MATERIAL SHOWN below:

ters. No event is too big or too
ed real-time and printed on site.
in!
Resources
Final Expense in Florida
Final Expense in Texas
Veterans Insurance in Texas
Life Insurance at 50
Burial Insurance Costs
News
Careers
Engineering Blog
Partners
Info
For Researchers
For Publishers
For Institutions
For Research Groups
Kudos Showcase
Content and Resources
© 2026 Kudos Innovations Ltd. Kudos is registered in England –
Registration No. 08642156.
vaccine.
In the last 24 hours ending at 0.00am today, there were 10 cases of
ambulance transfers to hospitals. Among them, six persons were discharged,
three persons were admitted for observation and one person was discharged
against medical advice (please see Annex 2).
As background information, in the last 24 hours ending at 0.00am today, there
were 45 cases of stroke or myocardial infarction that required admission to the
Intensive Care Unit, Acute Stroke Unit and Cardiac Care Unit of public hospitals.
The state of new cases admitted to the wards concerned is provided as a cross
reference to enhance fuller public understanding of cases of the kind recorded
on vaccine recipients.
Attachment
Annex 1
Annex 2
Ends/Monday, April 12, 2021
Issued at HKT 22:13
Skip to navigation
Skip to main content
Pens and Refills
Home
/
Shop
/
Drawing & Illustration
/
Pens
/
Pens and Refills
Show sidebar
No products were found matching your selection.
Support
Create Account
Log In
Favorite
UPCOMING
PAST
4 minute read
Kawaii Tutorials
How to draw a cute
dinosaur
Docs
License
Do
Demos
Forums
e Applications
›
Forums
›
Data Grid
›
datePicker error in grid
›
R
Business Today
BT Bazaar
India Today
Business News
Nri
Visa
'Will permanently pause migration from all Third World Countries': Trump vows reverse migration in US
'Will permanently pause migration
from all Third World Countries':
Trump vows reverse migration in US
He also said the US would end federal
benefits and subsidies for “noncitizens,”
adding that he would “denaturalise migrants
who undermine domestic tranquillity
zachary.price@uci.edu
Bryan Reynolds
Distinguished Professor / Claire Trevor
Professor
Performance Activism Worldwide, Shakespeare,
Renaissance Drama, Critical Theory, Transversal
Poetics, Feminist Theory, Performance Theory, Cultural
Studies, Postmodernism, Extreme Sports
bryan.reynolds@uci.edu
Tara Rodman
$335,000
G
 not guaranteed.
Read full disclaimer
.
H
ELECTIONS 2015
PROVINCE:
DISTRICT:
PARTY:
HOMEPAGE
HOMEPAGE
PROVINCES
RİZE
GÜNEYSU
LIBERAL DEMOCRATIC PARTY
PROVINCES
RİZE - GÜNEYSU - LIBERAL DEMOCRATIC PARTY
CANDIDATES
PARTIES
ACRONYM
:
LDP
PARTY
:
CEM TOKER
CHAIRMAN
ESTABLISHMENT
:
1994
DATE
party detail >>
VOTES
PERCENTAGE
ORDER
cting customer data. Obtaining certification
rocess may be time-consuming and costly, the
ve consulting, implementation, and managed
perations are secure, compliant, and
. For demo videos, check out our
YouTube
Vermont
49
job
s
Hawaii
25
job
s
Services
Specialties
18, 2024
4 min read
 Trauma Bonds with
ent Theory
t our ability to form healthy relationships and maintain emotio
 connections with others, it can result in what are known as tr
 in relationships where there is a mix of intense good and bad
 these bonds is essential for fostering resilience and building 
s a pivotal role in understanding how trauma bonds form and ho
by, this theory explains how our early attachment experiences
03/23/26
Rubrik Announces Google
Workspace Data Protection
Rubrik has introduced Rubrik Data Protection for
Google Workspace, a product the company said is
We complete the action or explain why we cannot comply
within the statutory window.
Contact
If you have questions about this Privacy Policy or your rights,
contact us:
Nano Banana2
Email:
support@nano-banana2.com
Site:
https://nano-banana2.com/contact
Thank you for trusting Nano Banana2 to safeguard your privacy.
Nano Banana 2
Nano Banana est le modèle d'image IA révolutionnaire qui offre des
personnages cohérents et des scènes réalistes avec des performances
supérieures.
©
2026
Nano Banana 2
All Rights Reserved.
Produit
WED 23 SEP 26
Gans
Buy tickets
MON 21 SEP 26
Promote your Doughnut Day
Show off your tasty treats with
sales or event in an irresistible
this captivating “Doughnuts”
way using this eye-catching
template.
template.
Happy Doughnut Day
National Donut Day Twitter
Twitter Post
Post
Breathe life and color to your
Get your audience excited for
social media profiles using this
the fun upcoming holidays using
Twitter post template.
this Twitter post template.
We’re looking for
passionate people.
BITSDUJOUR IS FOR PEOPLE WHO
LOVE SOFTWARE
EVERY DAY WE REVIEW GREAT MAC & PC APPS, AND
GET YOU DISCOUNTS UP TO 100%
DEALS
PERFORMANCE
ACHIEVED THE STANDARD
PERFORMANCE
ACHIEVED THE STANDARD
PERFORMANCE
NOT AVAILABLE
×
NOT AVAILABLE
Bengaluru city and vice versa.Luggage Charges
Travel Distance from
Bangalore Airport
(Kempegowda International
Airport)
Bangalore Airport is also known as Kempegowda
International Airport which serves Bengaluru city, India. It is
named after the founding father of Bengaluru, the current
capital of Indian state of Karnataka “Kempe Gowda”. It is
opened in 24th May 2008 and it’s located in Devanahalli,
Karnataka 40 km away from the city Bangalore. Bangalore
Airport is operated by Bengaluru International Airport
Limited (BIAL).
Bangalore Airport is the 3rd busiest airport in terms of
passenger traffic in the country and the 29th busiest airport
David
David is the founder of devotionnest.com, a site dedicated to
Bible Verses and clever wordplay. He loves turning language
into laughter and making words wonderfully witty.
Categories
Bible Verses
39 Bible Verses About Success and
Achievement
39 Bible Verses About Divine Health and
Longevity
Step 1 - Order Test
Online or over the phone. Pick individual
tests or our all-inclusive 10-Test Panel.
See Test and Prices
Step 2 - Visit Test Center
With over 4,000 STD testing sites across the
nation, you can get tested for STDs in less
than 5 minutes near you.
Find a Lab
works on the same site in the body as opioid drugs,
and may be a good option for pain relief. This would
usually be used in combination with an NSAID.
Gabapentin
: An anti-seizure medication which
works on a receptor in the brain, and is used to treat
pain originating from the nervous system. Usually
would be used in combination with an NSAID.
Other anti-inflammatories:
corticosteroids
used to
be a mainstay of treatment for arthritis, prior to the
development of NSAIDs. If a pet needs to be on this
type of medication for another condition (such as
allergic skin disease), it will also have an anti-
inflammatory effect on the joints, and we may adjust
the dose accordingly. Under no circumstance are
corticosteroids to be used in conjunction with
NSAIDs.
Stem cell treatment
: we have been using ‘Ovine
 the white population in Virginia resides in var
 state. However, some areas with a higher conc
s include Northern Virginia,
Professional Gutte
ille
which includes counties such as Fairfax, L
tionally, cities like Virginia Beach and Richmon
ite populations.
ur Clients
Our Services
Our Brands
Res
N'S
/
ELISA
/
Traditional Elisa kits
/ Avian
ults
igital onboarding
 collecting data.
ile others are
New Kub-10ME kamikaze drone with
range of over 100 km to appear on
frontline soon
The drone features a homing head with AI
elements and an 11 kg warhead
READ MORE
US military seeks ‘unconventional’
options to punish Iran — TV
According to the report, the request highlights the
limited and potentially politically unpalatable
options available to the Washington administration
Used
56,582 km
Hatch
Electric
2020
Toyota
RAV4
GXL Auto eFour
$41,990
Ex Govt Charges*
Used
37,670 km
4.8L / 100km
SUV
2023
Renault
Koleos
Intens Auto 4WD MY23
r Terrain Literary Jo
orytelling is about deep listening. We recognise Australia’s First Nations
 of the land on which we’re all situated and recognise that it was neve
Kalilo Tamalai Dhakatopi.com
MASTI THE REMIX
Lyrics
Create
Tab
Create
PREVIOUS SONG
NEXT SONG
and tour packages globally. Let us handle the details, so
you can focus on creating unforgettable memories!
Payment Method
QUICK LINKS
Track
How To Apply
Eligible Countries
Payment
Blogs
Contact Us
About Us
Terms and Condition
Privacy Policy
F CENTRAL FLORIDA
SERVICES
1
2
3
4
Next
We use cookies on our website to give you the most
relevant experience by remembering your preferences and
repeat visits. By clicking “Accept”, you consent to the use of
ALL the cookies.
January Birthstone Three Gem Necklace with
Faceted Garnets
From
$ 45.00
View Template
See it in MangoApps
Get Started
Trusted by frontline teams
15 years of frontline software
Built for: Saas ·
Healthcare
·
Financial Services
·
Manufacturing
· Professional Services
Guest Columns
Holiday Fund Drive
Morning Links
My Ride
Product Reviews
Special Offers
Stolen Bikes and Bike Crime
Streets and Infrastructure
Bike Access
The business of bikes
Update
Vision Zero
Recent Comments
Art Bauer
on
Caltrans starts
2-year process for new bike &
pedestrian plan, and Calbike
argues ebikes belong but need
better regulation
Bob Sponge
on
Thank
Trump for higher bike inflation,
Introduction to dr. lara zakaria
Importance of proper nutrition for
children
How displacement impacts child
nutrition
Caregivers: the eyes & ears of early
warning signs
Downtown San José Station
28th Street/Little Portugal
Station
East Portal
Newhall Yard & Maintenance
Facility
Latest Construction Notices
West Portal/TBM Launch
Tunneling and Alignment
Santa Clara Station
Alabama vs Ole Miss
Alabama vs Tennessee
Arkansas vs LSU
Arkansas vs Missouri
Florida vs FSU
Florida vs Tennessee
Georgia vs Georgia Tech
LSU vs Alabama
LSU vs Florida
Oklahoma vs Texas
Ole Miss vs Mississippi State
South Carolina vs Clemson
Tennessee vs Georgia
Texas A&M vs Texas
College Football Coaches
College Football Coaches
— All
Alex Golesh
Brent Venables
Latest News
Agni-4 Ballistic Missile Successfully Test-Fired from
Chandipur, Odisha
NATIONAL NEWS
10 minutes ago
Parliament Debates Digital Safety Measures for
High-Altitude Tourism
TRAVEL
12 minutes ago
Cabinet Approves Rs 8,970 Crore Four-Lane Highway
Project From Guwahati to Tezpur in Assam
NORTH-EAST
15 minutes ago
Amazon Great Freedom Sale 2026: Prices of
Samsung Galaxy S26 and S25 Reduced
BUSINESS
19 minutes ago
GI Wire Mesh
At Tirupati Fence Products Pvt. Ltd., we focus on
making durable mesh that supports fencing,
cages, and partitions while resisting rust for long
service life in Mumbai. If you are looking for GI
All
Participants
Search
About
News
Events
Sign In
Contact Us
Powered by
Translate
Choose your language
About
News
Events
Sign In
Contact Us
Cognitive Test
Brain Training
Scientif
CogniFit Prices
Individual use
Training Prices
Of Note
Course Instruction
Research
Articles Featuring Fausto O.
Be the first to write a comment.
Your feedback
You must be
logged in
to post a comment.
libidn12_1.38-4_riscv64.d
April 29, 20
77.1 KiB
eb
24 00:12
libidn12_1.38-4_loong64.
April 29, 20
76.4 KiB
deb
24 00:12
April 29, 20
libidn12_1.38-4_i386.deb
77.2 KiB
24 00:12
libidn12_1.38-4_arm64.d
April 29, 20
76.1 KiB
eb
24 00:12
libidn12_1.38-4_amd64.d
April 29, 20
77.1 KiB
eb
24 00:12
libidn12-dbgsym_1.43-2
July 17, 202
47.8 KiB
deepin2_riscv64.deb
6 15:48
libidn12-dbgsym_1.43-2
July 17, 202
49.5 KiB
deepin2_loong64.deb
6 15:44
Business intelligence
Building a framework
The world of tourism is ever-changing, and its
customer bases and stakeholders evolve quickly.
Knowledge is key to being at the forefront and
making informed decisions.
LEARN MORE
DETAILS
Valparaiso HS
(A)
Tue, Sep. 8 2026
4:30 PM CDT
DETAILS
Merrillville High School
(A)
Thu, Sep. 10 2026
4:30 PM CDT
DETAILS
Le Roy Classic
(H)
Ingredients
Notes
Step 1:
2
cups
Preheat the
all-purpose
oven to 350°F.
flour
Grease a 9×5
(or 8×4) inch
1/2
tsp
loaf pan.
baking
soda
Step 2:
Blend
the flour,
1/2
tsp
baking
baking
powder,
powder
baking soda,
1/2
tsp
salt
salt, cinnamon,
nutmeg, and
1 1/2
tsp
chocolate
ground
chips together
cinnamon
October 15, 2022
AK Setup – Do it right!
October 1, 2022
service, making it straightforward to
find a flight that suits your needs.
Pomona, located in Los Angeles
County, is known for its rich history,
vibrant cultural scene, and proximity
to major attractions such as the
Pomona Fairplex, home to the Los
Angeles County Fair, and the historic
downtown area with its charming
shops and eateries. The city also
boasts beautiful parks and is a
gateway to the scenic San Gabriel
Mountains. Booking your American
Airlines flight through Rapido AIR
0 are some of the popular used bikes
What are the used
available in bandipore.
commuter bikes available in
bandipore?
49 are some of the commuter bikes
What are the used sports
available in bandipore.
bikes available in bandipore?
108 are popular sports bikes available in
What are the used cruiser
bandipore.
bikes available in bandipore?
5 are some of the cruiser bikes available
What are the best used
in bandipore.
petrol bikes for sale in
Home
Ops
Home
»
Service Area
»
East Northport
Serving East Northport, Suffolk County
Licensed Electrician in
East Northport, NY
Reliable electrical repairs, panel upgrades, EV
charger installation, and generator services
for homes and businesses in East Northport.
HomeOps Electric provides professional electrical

End of MATERIAL SHOWN.

YOUR GOAL — Using the data above, say how many lines include "Latest". No other reply is needed.

RESULT OF THIS EXERCISE — 2